Al dolore per essere state abbandonate, quando erano ancora adolescenti, si è aggiunta la beffa di una laconica offerta di poche centinaia di euro a titolo di quota di legittima, impressa su carta intestata dello studio legale incaricato dalla seconda moglie del padre defunto.

Ripensando a quell’incontro, più che un colloquio, sembrava uno sfogo rassegnato: avevano già raccontato la loro storia e da me si aspettavano l’ennesima conferma che ormai non vi fosse più nulla da fare; desideravano lasciarsi tutto alle spalle e dimenticare.

A quel primo colloquio invece ne sono seguiti altri; è iniziata una trattativa e una complessa attività di mediazione. Dopo qualche mese, al termine dell’ultimo incontro, le signore avevano in mano un sostanzioso assegno a tacitazione dei diritti che la legge riserva ai legittimari.

La morale di questa storia vera è che nel nostro ordinamento la tutela dei diritti dei legittimari (coniuge, discendenti e in alcuni casi gli ascendenti) è granitica: neanche la sapiente regia di un avvocato o di un notaio può garantire di farla franca.

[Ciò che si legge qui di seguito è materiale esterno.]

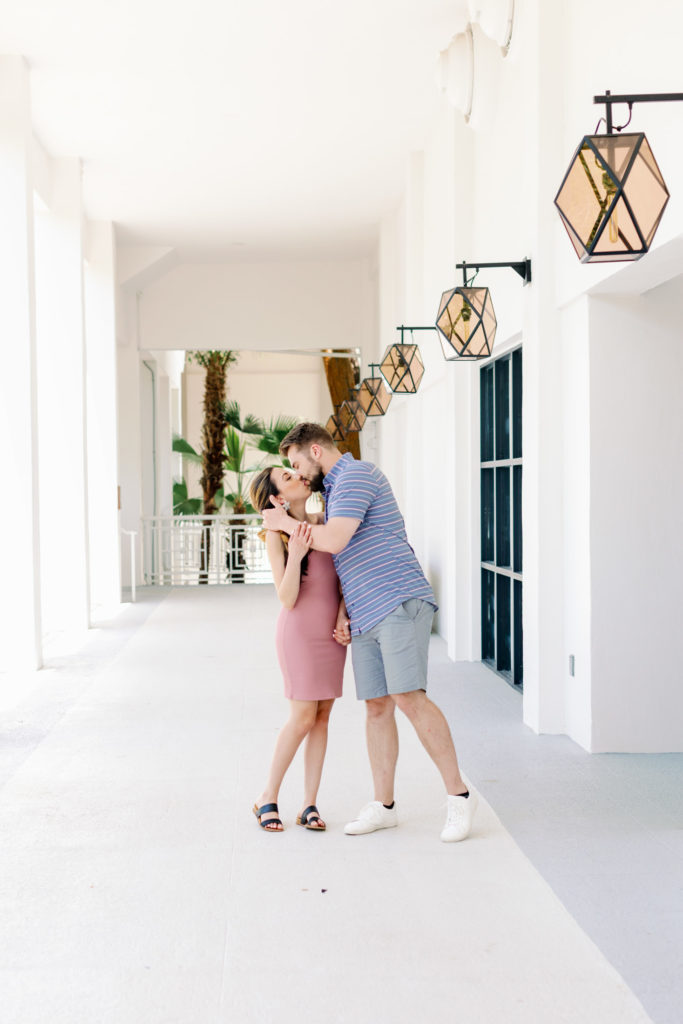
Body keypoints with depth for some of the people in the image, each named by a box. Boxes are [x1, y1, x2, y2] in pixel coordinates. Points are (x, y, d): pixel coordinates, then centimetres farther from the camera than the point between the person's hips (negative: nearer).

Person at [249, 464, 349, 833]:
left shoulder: (322, 523, 5)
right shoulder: (276, 536, -11)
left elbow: (342, 579, 8)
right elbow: (287, 599, -17)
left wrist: (342, 619, -7)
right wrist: (296, 554, -31)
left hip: (331, 633, 5)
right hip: (300, 632, -5)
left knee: (322, 717, 5)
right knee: (303, 719, -6)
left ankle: (309, 805, 11)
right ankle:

Pertanto, ai clienti che vogliono diseredare un figlio e mi chiedono assistenza per la redazione del testamento olografo, rispondo che sono liberi di scrivere ciò che vogliono nella scheda testamentaria e tuttavia possono solo sperare che – quando si aprirà la successione – il figlio diseredato o pretermesso (cioè non indicato nel testamento con cui si dispone dell’intero patrimonio), dia ossequio alle volontà testamentarie; il testamento che escluda un legittimario dalla successione, infatti, non è invalido ma è riducibile per lesione della quota di riserva.

Una volta chiariti questi concetti, quasi sempre, il testatore abbandona l’idea della diseredazione ed è disponibile ad ascoltare e passare in rassegna le altre soluzioni che offre il nostro ordinamento.